EUROPE'S ban on neonicotinoid pesticides should not be transferred into the UK's post-Brexit legislation, according to Scottish Conservative MP Colin Clark.

Speaking following a session of Westminster’s delegated legislation committee, the north-east politician insisted that there had been ‘unintended consequences’ from the EU's crackdown on neonicotinoid seed treatments – which was introduced in an attempt to protect bees and butterflies – and the UK should now grasp the opportunity to 'set its own policy'.

Mr Clark claimed that beekeepers themselves had raised concern that the restriction on neonics had 'back-fired', with pests flourishing and damaging crops, requiring other chemicals to be used in greater quantities.

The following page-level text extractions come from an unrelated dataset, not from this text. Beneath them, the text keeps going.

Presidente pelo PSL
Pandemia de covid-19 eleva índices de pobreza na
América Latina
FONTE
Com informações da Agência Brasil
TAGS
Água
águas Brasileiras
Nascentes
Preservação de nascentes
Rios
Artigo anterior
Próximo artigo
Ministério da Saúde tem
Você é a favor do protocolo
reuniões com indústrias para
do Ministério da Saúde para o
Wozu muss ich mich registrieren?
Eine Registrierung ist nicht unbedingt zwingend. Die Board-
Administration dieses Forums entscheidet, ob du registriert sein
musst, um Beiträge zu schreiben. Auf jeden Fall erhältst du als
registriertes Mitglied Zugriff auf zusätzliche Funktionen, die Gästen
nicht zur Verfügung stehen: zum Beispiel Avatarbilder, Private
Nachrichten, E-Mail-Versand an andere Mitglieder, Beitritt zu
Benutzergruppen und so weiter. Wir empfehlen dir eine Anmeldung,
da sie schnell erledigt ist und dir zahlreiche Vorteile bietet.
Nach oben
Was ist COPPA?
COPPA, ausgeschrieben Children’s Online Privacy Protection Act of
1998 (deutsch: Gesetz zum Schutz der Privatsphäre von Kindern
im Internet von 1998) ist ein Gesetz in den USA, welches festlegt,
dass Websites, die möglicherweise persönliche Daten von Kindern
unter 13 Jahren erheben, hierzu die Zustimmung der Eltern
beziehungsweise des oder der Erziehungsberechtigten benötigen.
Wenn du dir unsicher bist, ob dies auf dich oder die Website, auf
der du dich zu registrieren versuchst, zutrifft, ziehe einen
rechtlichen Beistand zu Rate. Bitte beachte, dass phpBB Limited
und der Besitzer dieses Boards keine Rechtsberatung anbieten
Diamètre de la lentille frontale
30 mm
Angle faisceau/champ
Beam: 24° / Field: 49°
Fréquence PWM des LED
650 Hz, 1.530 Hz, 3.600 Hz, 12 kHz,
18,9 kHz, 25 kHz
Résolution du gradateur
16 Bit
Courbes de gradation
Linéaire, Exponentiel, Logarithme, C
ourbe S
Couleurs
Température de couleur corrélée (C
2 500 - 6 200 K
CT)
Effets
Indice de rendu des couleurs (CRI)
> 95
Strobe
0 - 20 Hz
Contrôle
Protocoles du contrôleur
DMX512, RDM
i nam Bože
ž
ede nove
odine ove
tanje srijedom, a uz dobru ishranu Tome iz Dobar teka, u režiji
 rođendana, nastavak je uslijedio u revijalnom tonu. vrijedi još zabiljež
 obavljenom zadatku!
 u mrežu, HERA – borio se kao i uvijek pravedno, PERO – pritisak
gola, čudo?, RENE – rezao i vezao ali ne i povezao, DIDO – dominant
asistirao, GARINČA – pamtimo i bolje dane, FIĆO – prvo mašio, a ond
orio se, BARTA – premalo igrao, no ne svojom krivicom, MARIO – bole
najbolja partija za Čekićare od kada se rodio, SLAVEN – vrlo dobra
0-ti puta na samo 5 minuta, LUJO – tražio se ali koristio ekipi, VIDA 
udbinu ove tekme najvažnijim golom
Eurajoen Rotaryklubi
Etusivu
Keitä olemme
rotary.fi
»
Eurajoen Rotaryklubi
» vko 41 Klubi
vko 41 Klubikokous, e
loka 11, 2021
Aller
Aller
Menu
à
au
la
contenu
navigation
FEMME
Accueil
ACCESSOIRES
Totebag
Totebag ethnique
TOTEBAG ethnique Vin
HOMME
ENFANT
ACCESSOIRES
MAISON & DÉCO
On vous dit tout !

“Pesticide control must be based on facts not a perceived risk," said the Gordon MP. “We should embrace the opportunity to set our own policies or we risk being left unable to grow valuable crops.

“The EU's decision to ban neonicotinoids has two detrimental outcomes. First, other contact chemicals have to be used in higher volumes we know kills all insects and secondly the increase in nuisance insects destroying flowering crops," he said.

“With a different climate, we can be very specific about policy design. Used as a seed treatment, neonicotinoids are buried under the ground, have relatively short efficacy and are in allegedly minuscule concentrations in the flowers when the bees are pollinating.”